Jocelyne – Jo – est mercière à Arras. Elle n’est ni jolie, ni moche et prend la vie comme elle vient, avec lucidité, ravalant ses chagrins, la mort de sa mère, la maladie de son père, la perte d’un enfant mort-né et la brutalité de son mari. Elle est mariée à Jocelyn, ouvrier chez Häagen-Dazs, avec qui elle a eu deux enfants, aujourd’hui grands. Pour s’occuper, elle tient un blog dans lequel elle transmet sa passion pour la mercerie.

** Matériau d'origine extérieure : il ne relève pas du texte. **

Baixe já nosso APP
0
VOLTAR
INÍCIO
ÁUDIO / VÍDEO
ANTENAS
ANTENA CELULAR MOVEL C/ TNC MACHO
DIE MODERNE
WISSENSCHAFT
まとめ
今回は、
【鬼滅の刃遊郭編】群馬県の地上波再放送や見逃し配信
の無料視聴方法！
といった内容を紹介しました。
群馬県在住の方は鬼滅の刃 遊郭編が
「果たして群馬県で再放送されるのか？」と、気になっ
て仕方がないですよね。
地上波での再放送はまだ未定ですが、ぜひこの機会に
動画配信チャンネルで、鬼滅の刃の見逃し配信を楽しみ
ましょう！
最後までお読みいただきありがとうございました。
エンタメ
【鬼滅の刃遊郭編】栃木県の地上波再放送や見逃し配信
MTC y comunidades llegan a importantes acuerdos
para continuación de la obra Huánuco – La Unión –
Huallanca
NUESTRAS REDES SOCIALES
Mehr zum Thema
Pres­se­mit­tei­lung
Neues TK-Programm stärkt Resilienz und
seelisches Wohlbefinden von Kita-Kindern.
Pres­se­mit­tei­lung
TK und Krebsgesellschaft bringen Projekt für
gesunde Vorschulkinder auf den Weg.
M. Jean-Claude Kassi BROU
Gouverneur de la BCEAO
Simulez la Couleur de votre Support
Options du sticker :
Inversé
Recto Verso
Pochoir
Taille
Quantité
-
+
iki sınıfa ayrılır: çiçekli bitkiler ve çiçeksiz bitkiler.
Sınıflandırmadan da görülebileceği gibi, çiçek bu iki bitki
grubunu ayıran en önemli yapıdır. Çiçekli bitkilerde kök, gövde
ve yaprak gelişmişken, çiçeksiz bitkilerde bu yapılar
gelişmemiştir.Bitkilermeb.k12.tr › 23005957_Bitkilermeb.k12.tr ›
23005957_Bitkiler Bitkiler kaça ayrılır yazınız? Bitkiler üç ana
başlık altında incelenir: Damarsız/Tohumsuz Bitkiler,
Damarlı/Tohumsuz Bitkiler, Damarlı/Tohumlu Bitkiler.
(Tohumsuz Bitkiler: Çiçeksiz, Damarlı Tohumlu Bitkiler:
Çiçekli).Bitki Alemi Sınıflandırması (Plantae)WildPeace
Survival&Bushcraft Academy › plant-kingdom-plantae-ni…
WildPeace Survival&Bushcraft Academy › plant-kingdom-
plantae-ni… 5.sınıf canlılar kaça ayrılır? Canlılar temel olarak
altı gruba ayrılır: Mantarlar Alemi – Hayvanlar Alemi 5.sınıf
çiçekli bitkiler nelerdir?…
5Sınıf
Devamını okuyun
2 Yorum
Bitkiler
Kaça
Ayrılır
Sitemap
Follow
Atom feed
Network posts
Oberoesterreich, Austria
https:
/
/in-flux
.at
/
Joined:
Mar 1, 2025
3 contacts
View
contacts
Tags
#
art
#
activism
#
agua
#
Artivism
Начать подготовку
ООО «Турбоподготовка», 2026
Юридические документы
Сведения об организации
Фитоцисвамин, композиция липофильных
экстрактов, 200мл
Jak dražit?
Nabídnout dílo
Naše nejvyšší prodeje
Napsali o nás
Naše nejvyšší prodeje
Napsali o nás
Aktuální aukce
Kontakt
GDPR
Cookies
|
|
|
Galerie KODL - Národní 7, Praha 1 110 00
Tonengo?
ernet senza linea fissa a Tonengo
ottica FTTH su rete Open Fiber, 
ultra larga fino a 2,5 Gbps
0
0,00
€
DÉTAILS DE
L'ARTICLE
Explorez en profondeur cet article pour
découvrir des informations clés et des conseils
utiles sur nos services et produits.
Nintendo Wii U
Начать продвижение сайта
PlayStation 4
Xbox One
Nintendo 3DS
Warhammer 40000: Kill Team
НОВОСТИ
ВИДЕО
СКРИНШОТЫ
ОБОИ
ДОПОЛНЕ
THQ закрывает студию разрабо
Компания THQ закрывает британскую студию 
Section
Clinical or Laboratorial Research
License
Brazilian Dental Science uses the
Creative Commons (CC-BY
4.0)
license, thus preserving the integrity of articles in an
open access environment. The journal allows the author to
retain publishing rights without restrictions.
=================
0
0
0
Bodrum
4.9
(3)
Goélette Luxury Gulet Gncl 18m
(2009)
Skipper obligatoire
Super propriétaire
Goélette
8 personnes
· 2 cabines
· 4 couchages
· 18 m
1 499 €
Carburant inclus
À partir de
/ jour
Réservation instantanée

Puis vient le jour ou, entrainée par ses copines, les jumelles de Coiff’Esthétiques, elle joue à la loterie et gagne dix-huit millions d’euros. Mais que faire de cet argent ? Jo va alors faire une liste de toutes les choses qu’elle souhaite, une liste de ses envies.
Le style est fluide, les phrases courtes et ciselées. L’écriture est légère et drôle, aussi simple que les vies qu’elle décrit. L’histoire est sans mélodrames ni passages inutiles. Bien que le roman soit court, l’auteur a réussi à brosser des personnages nuancés : Jo est une épouse à la fois frustrée et comblée, Jocelyn un mari brutal et attentionné. Grégoire Delacourt parle avec beaucoup de justesse de thèmes essentiels, comme les rapports entre l’amitié, l’amour, l’argent et le bonheur. Au-delà du fait divers qui sous-tend l’action du roman, l’écrivain suggère avec subtilité une grande solitude, que ne comble pas la vie de couple, usée par les écueils inévitables du quotidien. L’histoire est bien construite. On sent dès le départ que le mensonge est là, que le dénouement ne sera pas heureux. On comprend que le vent souffle mais, jusqu’au dernier moment, on ne sait pas d’où viendra la tempête.
Sous la naïveté du style, on sent parfois un peu trop le romancier-publicitaire, avec ses grosses ficelles commerciales, ciblant la bonne vieille ménagère de cinquante ans, simple, mal aimée, un peu moche, qui a renoncé à ses rêves et cherche le grand amour. A certains moments dans l’histoire, l’auteur use et abuse des clichés et tombe dans la facilité : les moches sont malheureux (« Il m’apprit que les moches aussi rêvent des plus beaux mais qu’entre elles et eux il y a toutes les jolies du monde »), le téléphone, c’est mal (« les gens sont seuls avec leur téléphone, ils lancent des milliers de mots dans le vide de leur vie »). Vers la fin, l’écrivain trahit quelque peu son contrat avec le lecteur : le personnage retourne trop facilement sa veste, changeant son regard sur les gens et sur le monde du jour au lendemain, devenant cynique, perdant de sa fraicheur et de son humour.
Malgré cette fin un peu décevante et ce matraquage quasi publicitaire du lecteur, La liste de mes envies a une âme, une simplicité, une construction, une écriture, qui font que, jusqu’à la dernière page, on a envie de le lire. Et, ensuite, de le faire lire.